(EXERCISE INPUT)

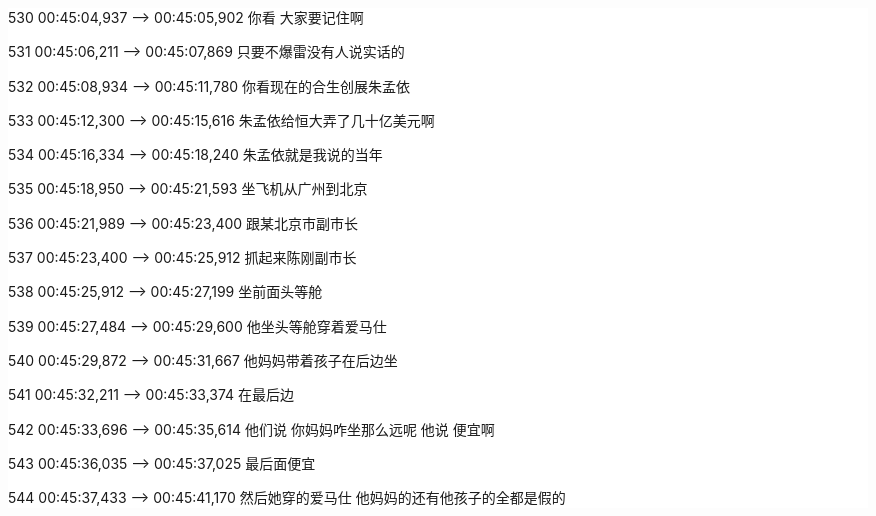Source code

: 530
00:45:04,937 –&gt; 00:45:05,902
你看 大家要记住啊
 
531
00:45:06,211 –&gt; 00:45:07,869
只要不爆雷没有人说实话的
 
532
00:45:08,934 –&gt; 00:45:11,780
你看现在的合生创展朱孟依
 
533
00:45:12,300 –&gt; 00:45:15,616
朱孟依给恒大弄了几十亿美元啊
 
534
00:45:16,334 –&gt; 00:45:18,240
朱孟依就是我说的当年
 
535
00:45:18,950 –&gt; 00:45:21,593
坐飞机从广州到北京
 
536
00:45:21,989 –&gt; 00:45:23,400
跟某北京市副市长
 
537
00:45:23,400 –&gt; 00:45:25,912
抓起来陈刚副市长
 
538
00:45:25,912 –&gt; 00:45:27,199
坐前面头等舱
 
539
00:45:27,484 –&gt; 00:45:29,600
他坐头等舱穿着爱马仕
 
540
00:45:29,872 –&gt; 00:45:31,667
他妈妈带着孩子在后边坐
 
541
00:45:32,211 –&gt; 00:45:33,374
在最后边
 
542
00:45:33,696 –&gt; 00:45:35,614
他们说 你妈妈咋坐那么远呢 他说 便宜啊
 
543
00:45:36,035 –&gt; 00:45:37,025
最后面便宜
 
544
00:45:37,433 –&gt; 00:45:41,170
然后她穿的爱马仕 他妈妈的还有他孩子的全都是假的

(End EXERCISE INPUT)
(EXERCISE INPUT)

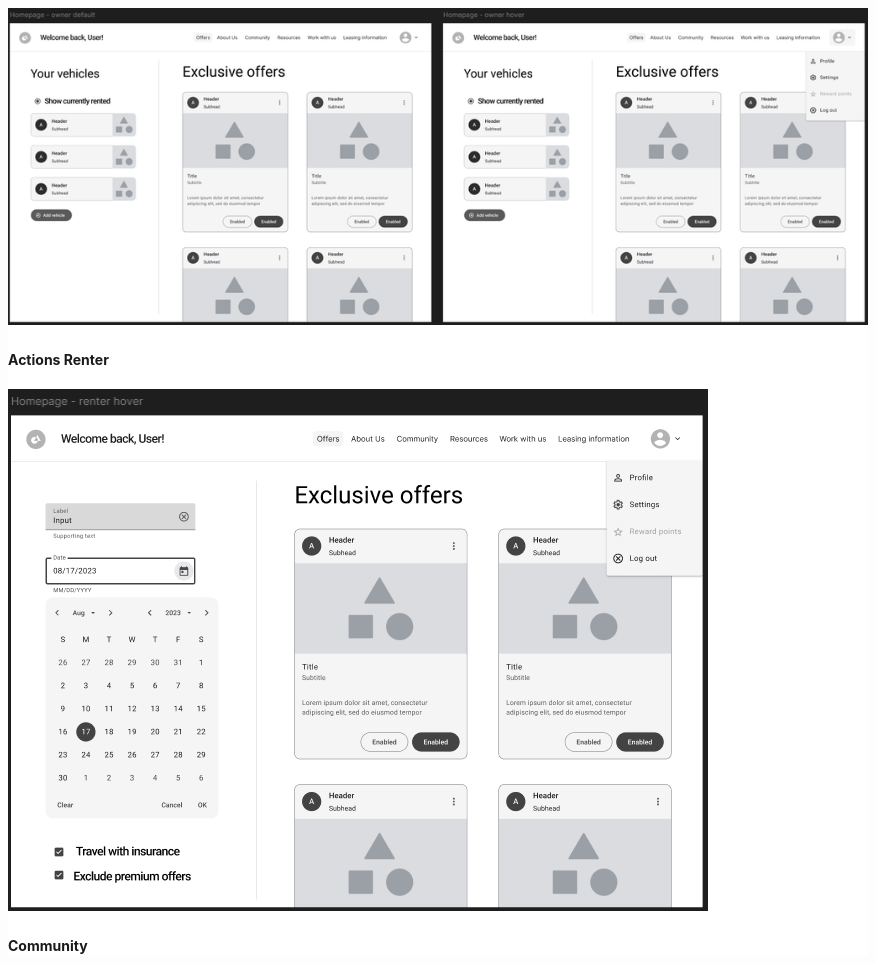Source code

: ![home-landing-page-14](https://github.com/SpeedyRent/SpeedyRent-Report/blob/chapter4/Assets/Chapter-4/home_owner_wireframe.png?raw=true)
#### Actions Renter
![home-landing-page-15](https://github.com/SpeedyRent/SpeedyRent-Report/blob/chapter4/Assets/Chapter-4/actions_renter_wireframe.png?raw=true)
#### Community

(End EXERCISE INPUT)

Only lines with the word "true" go in the answer. Take them all from the entries above.

: ![home-landing-page-14](https://github.com/SpeedyRent/SpeedyRent-Report/blob/chapter4/Assets/Chapter-4/home_owner_wireframe.png?raw=true)
![home-landing-page-15](https://github.com/SpeedyRent/SpeedyRent-Report/blob/chapter4/Assets/Chapter-4/actions_renter_wireframe.png?raw=true)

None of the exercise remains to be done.